After this, we headed back south to pick up Highway 136 followed by Highway190, which would take us all the way into Death Valley from the west.
We went through the town of Lone Pine again. It looked like a town frozen in time. The main street was mostly restaurants and hotels – the area is the gateway for all those looking to climb Mt Whitney, and you definitely get that vibe even just driving through.
There was no ranger station as we approached the park boundary, but there was a sign, so we had to stop and take photo.

The drive quickly turned quite scenic as we were making our way down the winding road to Panamint Valley. We stopped at Father Crowley overlook, named after a priest who worked in the area in the 1920s. From there, we got great views of Rainbow Canyon and Ubehebe crater way in the distance. Ubehebe crater was on our list to visit and it was cool to see it from so far away. The elevation here is about 4,200 ft, and it was hard to believe we would be dropping below sea level by time time we reached Furnace Creek.

We finally made it to our hotel, the Ranch at Furnace Creek, right in time for check-in at 4 pm. I am glad there was a line for check-in because that made me look around, and I noticed 2 things. One was this sign, which answered a burning question I had – did the superbloom make it to Death Valley? Our winter this year had been incredibly rainy, which resulted in an incredible wildflower bloom further west. It seems that the rain, however, had not made it this far east – actually, the rainfall here has been below normal this spring.

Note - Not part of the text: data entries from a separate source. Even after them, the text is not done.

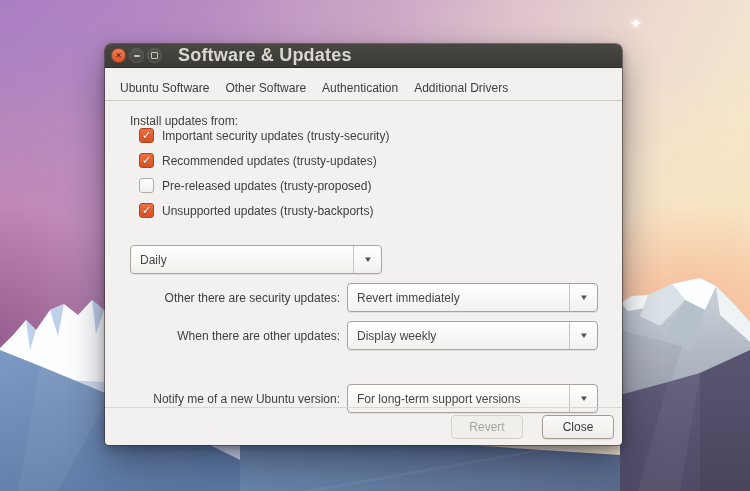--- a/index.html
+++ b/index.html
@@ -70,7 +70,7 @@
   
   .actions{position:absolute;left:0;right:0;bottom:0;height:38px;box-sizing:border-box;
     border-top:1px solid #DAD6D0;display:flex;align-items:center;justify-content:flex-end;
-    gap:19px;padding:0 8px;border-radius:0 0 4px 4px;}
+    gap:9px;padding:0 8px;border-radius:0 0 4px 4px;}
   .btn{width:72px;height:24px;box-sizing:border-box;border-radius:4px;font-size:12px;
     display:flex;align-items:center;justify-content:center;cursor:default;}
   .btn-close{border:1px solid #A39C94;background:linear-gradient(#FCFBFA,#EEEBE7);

The other thing we noticed was a poster advertising a night sky program at 8:30 that night, which included telescopes for us to look through as well as a tour of the night sky. That sounded super cool – we had actually been looking forward to the stars in Death Valley as the park is a designated international dark sky park. The designation is assigned by the Dark Sky Association and it means that the land possesses an exceptional quality of starry nights and a nocturnal environment that is protected. The last time we were in a designated night sky area was in Sedona, AZ.
Our room was in one of the buildings in the very back of the village and we had a small balcony overlooking the Panamint mountains to the west. It meant our balcony was in the shade most of the day, which was great since the temperatures were in the 80s during the day.
We had dinner in the steakhouse on the premises. It was located right next to front desk where we checked in. Flags from countries around the world surrounded the building, and I happened to notice a familiar flag on the corner. I am not sure how they picked which flags to display, but I was excited to see Bulgaria’s flag on display!

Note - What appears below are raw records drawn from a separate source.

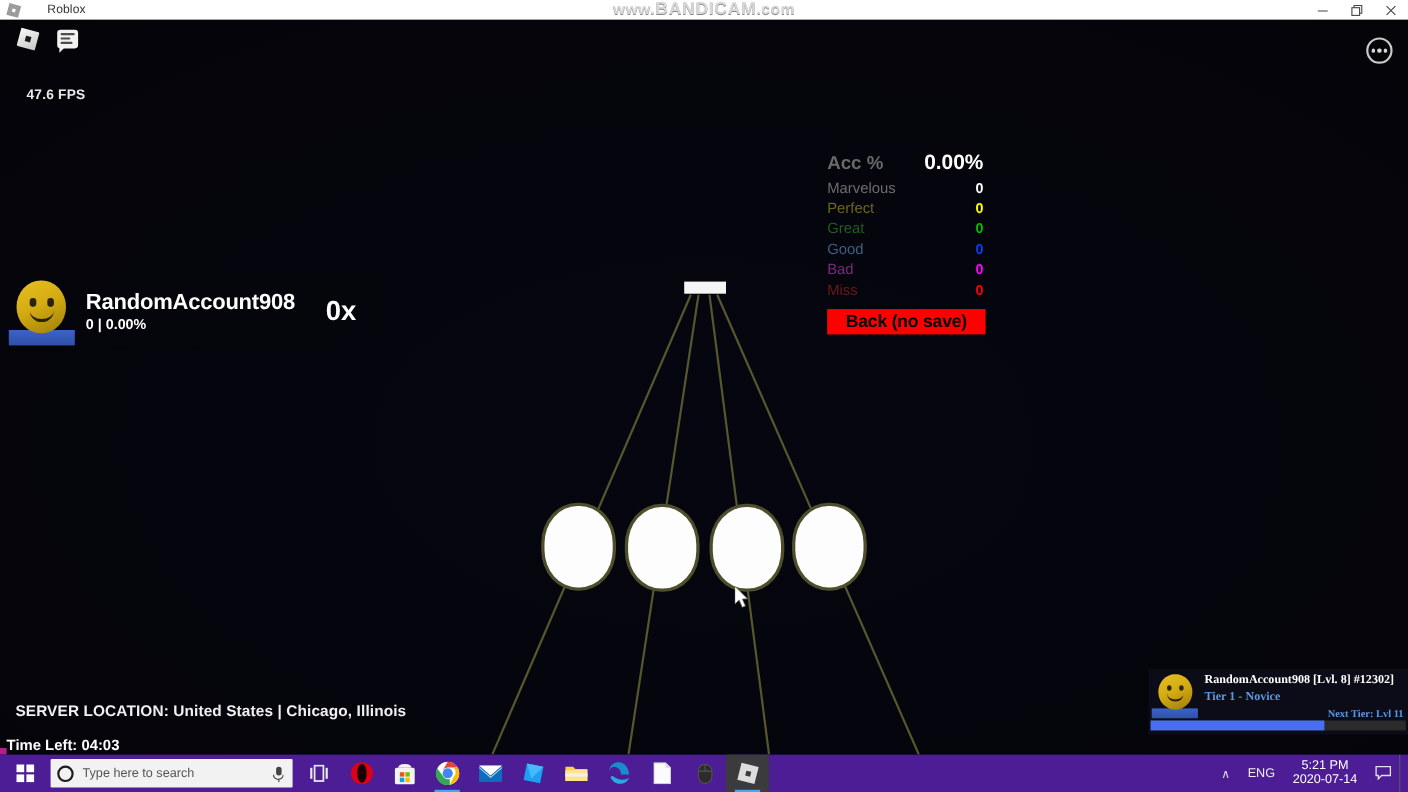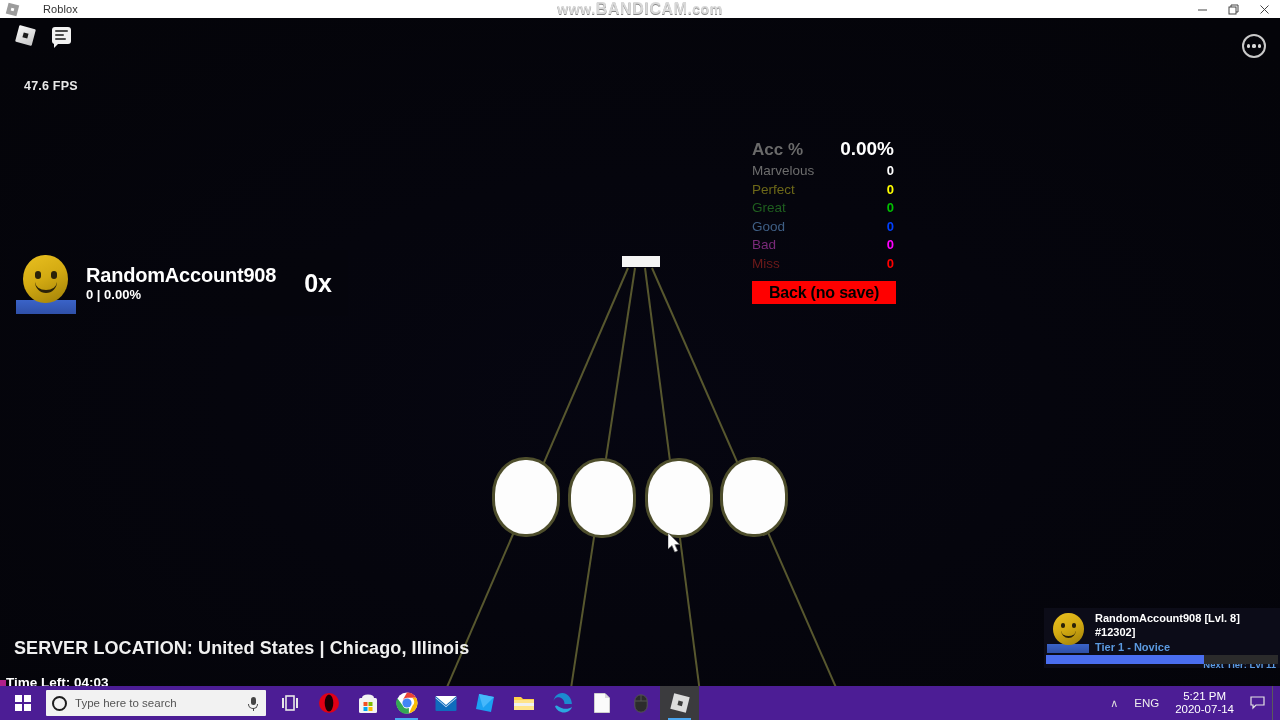--- a/index.html
+++ b/index.html
@@ -78,7 +78,7 @@
   .cursor { position:absolute; left:668px; top:515px; z-index:40; }
 
   
-  .player-card { position:absolute; left:8px; top:232px; width:340px; height:66px;
+  .player-card { position:absolute; left:0px; top:232px; width:340px; height:66px;
     background:rgba(5,5,12,0.55); display:flex; align-items:center; z-index:25; }
   .av { width:60px; height:60px; margin-left:8px; position:relative; background:transparent; }
   .av .head { position:absolute; left:7px; top:2px; width:45px; height:48px;

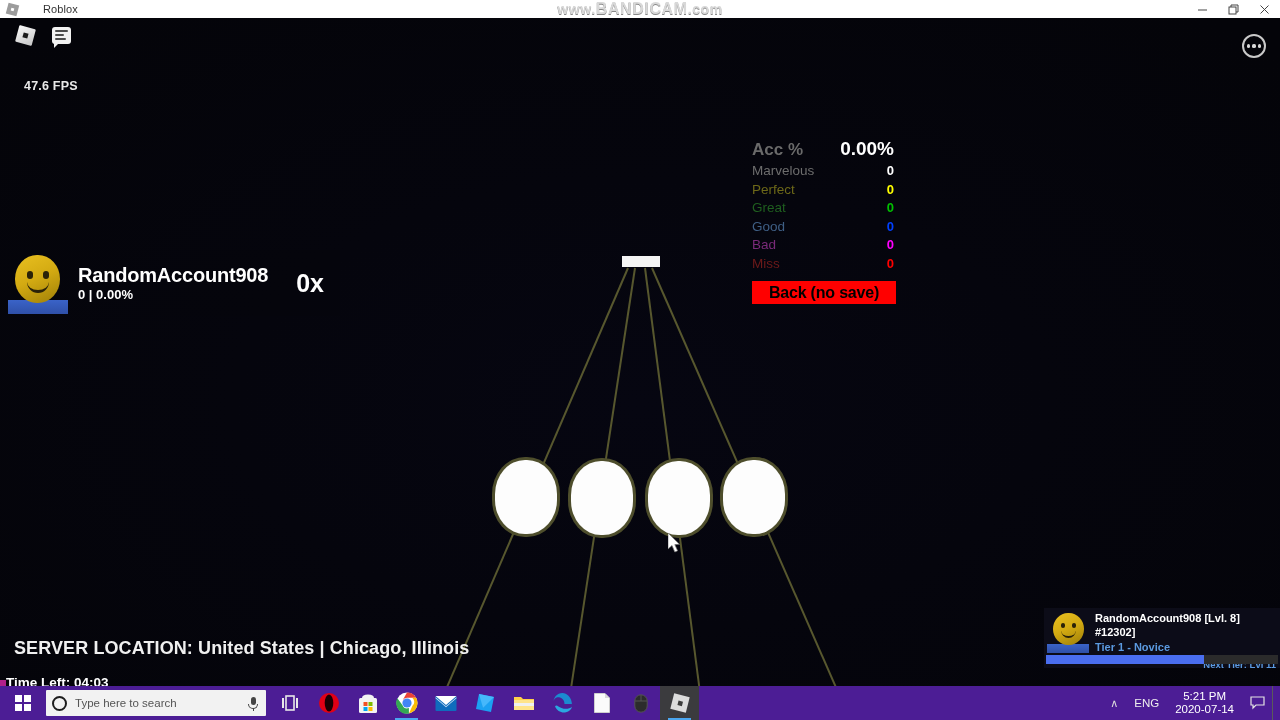--- a/index.html
+++ b/index.html
@@ -115,7 +115,7 @@
   
   .tier { position:absolute; left:1044px; top:590px; width:236px; height:60px;
     background:#0c0c18; z-index:25; }
-  .tier-inner { display:flex; padding:3px 0 0 3px; }
+  .tier-inner { display:flex; padding:3px 0 0 3px;font-family:Liberation Serif, serif; }
   .tier-av { width:42px; height:42px; position:relative; background:#0c0c18; flex:0 0 42px;}
   .tier-av .head { position:absolute; left:6px; top:2px; width:31px; height:32px;
     background:linear-gradient(155deg,#e9c020 0%,#d3aa12 48%,#9e7f08 100%); border-radius:15px/16px;}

The steakhouse on two levels. We got a table upstairs on a small balcony overlooking the dining room below. The interior certainly felt like the Wild West.
The night sky program was a short walk from our room. It was hosted by the Las Vegas Astronomical Society. They had set up a handful of telescopes and several cameras as well. One guy took a picture of the Horsehead nebula in the Orion constellation, which was incredible to see. I was very interested in astronomy as a teenager, and at one point I had wanted to become an astronomer, so this was all very exciting for me.

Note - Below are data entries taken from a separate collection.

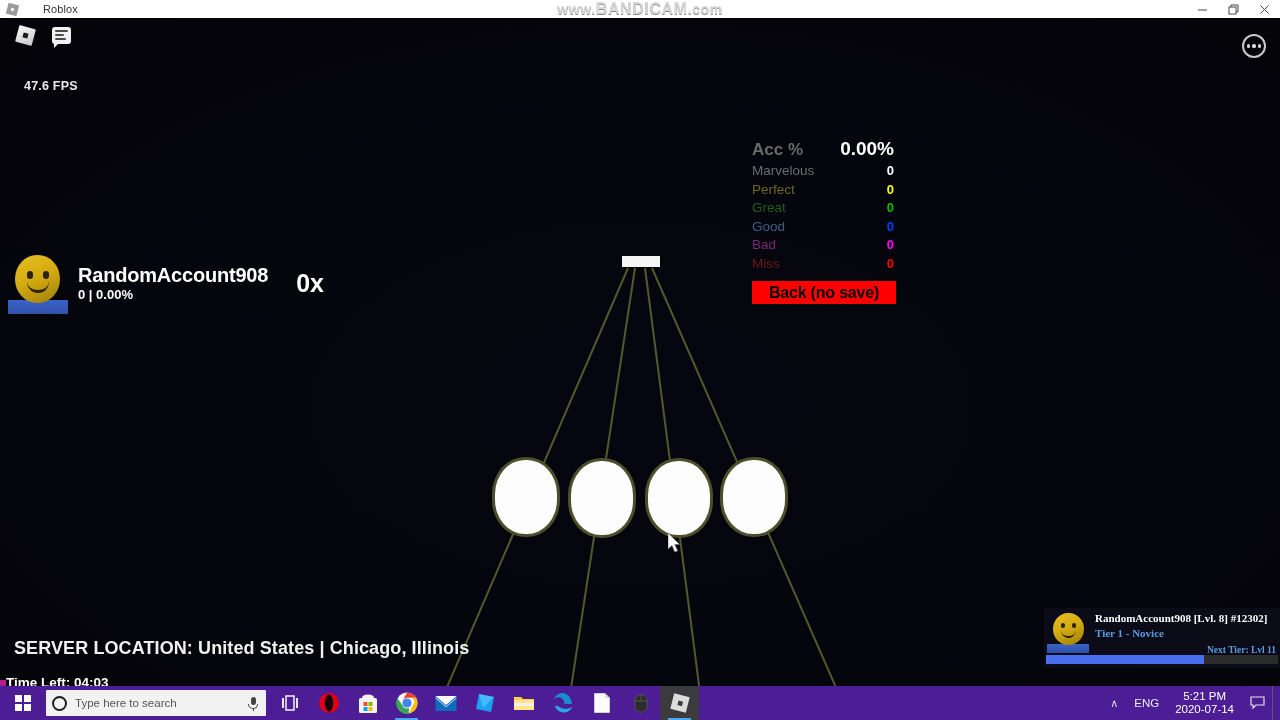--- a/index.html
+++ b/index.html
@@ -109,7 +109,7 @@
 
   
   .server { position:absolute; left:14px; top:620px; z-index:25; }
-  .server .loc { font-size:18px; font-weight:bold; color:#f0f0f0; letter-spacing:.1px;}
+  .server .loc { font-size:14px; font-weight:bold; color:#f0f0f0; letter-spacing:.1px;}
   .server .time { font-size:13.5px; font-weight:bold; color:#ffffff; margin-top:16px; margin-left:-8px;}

Another guy gave us a tour of the night sky, pointing out constellations with a specialty astronomy laser. Both Big Dippers, Orion, his dog and the rabbit he is hunting, the Pleiades as well as some of the constellations in the zodiac (Taurus, Aires, Gemini, Leo) were very easy to spot. We could see the Milky Way, too. Stargazing in Death Valley made for an awesome end to our first night in the park.